__Problem to work on__
With the images removed, write out each record exactly as given.
(Provided records begins)
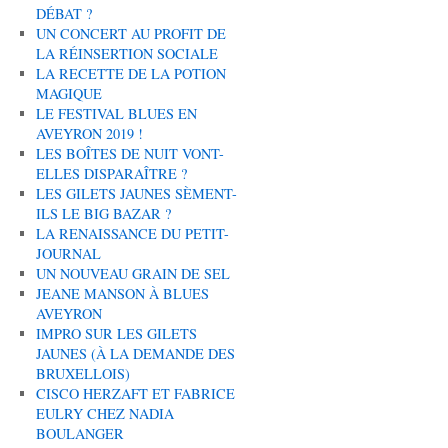
DÉBAT ?
UN CONCERT AU PROFIT DE
LA RÉINSERTION SOCIALE
LA RECETTE DE LA POTION
MAGIQUE
LE FESTIVAL BLUES EN
AVEYRON 2019 !
LES BOÎTES DE NUIT VONT-
ELLES DISPARAÎTRE ?
LES GILETS JAUNES SÈMENT-
ILS LE BIG BAZAR ?
LA RENAISSANCE DU PETIT-
JOURNAL
UN NOUVEAU GRAIN DE SEL
JEANE MANSON À BLUES
AVEYRON
IMPRO SUR LES GILETS
JAUNES (À LA DEMANDE DES
BRUXELLOIS)
CISCO HERZAFT ET FABRICE
EULRY CHEZ NADIA
BOULANGER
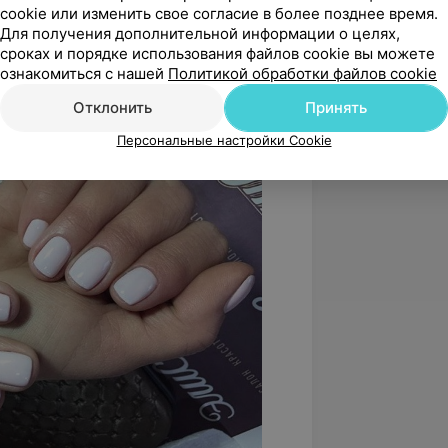
cookie или изменить свое согласие в более позднее время.
Для получения дополнительной информации о целях,
сроках и порядке использования файлов cookie вы можете
ознакомиться с нашей
Политикой обработки файлов cookie
Отклонить
Принять
Персональные настройки Cookie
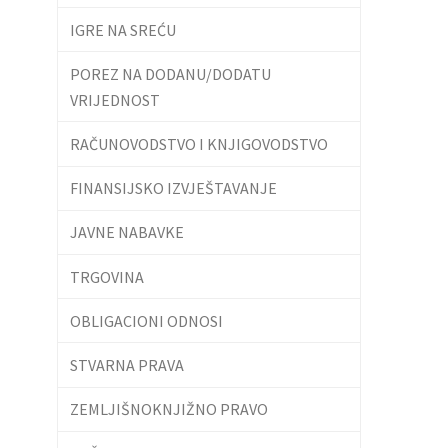
IGRE NA SREĆU
POREZ NA DODANU/DODATU
VRIJEDNOST
RAČUNOVODSTVO I KNJIGOVODSTVO
FINANSIJSKO IZVJEŠTAVANJE
JAVNE NABAVKE
TRGOVINA
OBLIGACIONI ODNOSI
STVARNA PRAVA
ZEMLJIŠNOKNJIŽNO PRAVO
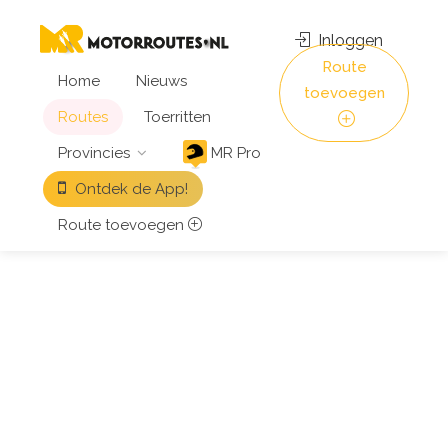
Inloggen
Route
Home
Nieuws
toevoegen
Routes
Toerritten
Provincies
MR Pro
Ontdek de App!
Route toevoegen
(Provided records ends)
__Solved exercise__
DÉBAT ?
UN CONCERT AU PROFIT DE
LA RÉINSERTION SOCIALE
LA RECETTE DE LA POTION
MAGIQUE
LE FESTIVAL BLUES EN
AVEYRON 2019 !
LES BOÎTES DE NUIT VONT-
ELLES DISPARAÎTRE ?
LES GILETS JAUNES SÈMENT-
ILS LE BIG BAZAR ?
LA RENAISSANCE DU PETIT-
JOURNAL
UN NOUVEAU GRAIN DE SEL
JEANE MANSON À BLUES
AVEYRON
IMPRO SUR LES GILETS
JAUNES (À LA DEMANDE DES
BRUXELLOIS)
CISCO HERZAFT ET FABRICE
EULRY CHEZ NADIA
BOULANGER
cookie или изменить свое согласие в более позднее время.
Для получения дополнительной информации о целях,
сроках и порядке использования файлов cookie вы можете
ознакомиться с нашей
Политикой обработки файлов cookie
Отклонить
Принять
Персональные настройки Cookie
IGRE NA SREĆU
POREZ NA DODANU/DODATU
VRIJEDNOST
RAČUNOVODSTVO I KNJIGOVODSTVO
FINANSIJSKO IZVJEŠTAVANJE
JAVNE NABAVKE
TRGOVINA
OBLIGACIONI ODNOSI
STVARNA PRAVA
ZEMLJIŠNOKNJIŽNO PRAVO
Inloggen
Route
Home
Nieuws
toevoegen
Routes
Toerritten
Provincies
MR Pro
Ontdek de App!
Route toevoegen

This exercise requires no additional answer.